The problem with solutions is that answers stop thinking, as Chuck Frey says in a good post today.
When trying to solve a problem, often the best thing to do is to leave the question open for a while. This is tough, because most people have a natural tendency to want to solve the problem as quickly as possible.
I’ve noticed this tendency again working with our MBA teams on the Wharton Global Consulting Practicum (which I mentioned earlier here).
We’ve moved into the problem-solving part of these projects now that we have our scopes defined. However, now that the problem is defined, it has been difficult to battle this tendency to jump straight to finding answers.
I’ve been stressing with the teams the need to keep our options open for a while. Chuck has some good suggestions for doing this in his post. Another way to do this is to use the divergence/convergence strategy discussed in Gamestorming, which I outlined in more detail previously.
That first figure outlines the general process. Of course, the actual path that you take in problem-solving ends up looking more like this:
The problem with jumping straight to answers is that you reduce the amount of effort put into the first step, idea generation, and you put no time at all into the second step – experimenting, thinking and prototyping.

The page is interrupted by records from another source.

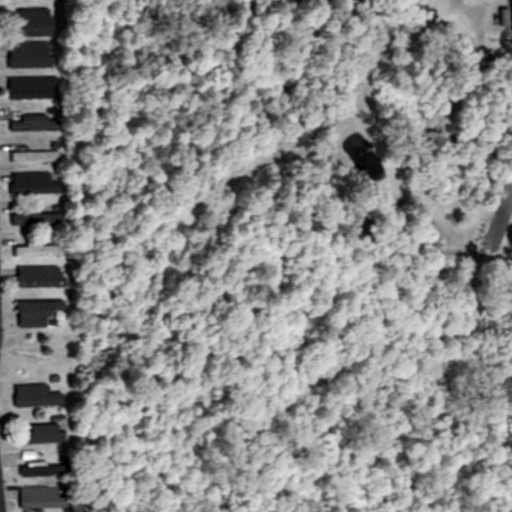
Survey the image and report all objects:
building: (35, 22)
building: (32, 54)
building: (32, 87)
building: (29, 122)
building: (33, 155)
building: (31, 183)
building: (35, 218)
building: (38, 250)
road: (347, 255)
building: (40, 276)
building: (38, 313)
building: (39, 395)
building: (44, 431)
building: (44, 469)
building: (44, 496)
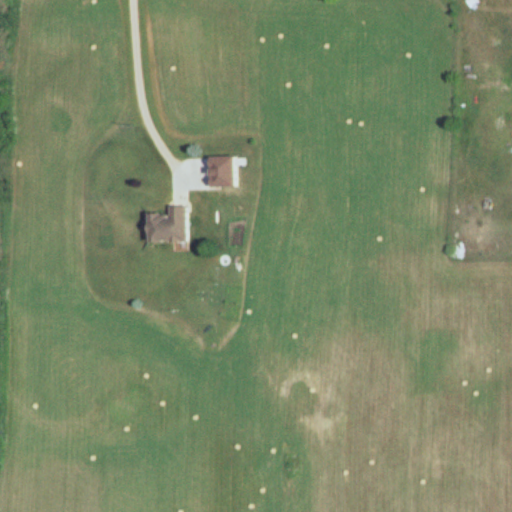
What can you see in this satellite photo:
building: (212, 191)
building: (171, 226)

When these two steps aren’t fully explored, you end up putting all of your effort into developing conclusions and planning actions for only one answer. You may do this extremely well, but the problem is that it might not be the best answer.
People like jumping to answers because it reduces uncertainty. When you are expanding the range of options to consider, and then test out these ideas, you are increasing ambiguity. This makes many people uncomfortable.
But if you’re disciplined enough to be able to live with that ambiguity for a while, you usually end up with a better answer to your problem.
It’s natural to want to have an answer to a problem as quickly as possible – this is the way you make the problem go away. However, if you are able to hold off for a while, and make sure that you generate and test out a wide variety of possible answers, the odds of finding a good one improve.
So the best way to solve a problem is to not solve it. At least for a little while.